Angela shies at the word happy like a horse at a rattlesnake. “Well, I know they’ve all got anorexia in the sixth form at Piper Place,” she says brightly, “but they do offer a terrific well-rounded education.”
Great. My daughter will become the world’s first well-rounded anorexic. Admitted to Oxford weighing seventy-five pounds, she will rise from her hospital bed and take a dazzling first in Philosophy. She will then do a job for six years, become a mother, give up work because it’s all too much and spend her mornings in Coffee Republic decoding the entrance requirements for St. Paul’s over skinny lattes with the fluent Japanese-speaking housewife, Davina Brunt. Jesus, what is the matter with these women?

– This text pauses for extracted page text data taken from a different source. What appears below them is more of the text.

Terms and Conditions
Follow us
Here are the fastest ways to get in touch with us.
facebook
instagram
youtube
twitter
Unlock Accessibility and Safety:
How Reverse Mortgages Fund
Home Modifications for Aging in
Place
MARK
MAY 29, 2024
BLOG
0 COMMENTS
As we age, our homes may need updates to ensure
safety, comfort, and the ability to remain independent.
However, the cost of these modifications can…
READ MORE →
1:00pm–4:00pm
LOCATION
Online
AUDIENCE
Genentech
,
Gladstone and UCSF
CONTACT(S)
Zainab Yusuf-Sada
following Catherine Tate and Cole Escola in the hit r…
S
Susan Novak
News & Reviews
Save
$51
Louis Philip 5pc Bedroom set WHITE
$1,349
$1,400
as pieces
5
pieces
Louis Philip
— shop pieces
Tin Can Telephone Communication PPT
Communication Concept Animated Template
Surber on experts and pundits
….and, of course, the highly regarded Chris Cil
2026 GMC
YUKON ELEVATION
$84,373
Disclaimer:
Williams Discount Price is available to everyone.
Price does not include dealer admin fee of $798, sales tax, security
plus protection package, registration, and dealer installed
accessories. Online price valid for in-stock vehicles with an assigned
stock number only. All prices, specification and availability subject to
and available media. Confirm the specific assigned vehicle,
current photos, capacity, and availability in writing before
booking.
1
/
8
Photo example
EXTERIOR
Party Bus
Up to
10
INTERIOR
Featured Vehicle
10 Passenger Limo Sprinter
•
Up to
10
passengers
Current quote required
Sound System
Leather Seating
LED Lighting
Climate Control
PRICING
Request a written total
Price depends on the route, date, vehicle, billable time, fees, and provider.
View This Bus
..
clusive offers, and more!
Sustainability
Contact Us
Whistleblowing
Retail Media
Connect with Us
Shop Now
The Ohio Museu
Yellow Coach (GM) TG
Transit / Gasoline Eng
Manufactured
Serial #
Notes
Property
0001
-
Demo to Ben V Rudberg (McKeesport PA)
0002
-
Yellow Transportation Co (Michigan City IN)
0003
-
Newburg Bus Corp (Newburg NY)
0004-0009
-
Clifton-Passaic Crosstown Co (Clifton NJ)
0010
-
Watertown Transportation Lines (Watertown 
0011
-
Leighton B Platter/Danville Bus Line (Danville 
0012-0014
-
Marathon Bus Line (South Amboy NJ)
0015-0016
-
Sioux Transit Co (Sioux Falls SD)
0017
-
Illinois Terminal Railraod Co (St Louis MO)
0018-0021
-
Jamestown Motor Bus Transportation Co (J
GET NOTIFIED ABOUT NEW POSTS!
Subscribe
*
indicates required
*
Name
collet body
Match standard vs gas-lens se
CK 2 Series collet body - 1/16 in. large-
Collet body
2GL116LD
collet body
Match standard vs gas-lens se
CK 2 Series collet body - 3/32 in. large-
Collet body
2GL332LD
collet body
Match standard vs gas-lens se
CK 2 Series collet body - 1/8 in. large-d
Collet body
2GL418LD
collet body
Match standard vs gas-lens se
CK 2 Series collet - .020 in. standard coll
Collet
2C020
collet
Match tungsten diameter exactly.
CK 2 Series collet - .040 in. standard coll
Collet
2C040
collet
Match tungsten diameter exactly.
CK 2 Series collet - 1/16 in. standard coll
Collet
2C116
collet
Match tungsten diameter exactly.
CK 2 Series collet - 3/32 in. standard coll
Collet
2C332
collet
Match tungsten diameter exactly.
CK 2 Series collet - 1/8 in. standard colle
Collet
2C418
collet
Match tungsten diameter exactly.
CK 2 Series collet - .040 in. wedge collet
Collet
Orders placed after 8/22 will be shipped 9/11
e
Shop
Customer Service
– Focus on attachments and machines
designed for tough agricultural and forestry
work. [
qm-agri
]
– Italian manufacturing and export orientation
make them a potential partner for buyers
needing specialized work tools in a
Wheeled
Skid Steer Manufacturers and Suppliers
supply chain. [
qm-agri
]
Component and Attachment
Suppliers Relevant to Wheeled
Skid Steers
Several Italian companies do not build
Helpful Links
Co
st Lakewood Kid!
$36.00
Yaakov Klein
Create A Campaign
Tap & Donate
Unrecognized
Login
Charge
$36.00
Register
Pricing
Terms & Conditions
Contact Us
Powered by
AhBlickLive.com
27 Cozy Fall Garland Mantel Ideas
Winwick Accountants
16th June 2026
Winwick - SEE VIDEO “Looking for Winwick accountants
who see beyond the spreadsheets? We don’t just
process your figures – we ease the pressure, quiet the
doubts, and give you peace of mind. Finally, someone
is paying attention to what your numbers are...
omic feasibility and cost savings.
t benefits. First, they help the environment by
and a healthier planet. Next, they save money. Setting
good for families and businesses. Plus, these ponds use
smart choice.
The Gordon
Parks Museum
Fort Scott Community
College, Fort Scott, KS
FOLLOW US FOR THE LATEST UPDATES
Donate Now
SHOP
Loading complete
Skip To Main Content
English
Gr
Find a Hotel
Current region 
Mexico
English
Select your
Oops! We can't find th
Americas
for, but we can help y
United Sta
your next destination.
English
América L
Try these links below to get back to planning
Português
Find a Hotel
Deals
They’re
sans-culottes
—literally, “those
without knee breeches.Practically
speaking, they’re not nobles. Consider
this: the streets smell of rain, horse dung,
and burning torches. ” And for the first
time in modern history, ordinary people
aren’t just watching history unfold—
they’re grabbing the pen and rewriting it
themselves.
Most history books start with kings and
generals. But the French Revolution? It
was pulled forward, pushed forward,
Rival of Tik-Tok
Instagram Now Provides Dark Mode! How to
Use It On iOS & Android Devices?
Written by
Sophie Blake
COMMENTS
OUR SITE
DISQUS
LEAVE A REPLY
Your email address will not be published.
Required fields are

“Sorry, Angela, gotta run. Plane to catch.”
Still struggling to pull the minicab door to on its gouty hinges when Angela fires her parting shot. “Look, Kate, if you’re serious about getting Emily into Piper Place I can give you this psychologist’s number. Everyone’s using him. He’ll coach her to draw the right sort of picture at the interview.”
I take a deep grateful breath of the sweet ganja-rich air in the back of Winston’s cab. It takes me back to mellower days, a time before children, when being irresponsible was almost a duty.
“And what does the right sort of picture look like, Angela?”
The Brunt woman laughs. “Oh, you know, imaginative but not too imaginative.”
GOD, HOW I DESPISE myself after conversations with Angela Brunt. I can feel Angela’s maternal ambition getting into me like a flu bug. You try to fight it, you try to stick with your hunch that your child will do perfectly OK without being force-fed facts like some poor little foie-gras gosling. But one day your immune system’s a bit low and bam! Angela’s in there with her league tables and her average reading scores and her psychologist’s phone number. You know what’s really pathetic? In the end, I’ll probably put Emily down for Anorexia High: fear of what insanely competitive schooling will do to my child is outweighed only by fear of holding her back, of her somehow falling behind and its being my fault. And the race starts earlier every year; there’s actually a kindergarten in our borough with a wall devoted to the Impressionists. The mothers have reluctantly come round to the idea that money can’t buy you love, but they think that money can buy you Monet, and that’s good enough for them.
Exhausted working mothers helplessly enrolling their girls in academies of stress. It’s not the only way, but maybe it’s the only way we understand anymore. Stress. Success. They even rhyme.
9:28 A.M.“What’s that lady’s problem?”
“What?”
Winston is studying me in the rearview mirror. His eyes, so brown they’re almost black, are flecked with laughter.
“Angela? Oh, I don’t know. Urban angst, frustrated woman living vicariously through her kids, insufficient oral sex. The usual.”
Winston’s laugh fills the cab. Deep and grainy, it reverberates in my solar plexus and, just for a moment, calms me.
Traffic on the way to the airport is so heavy I have plenty of time to dwell on the forthcoming ordeal of meeting Abelhammer. When I talked to Rod Task last night he said, “Jack seems pretty excited about meeting you, Katie.”
“That’ll be because of Greenspan’s half percent interest-rate cut,” I improvised. Could hardly tell my boss that I have sent my client e-mail promising disorderly conduct and week in bed, not to mention love and kisses.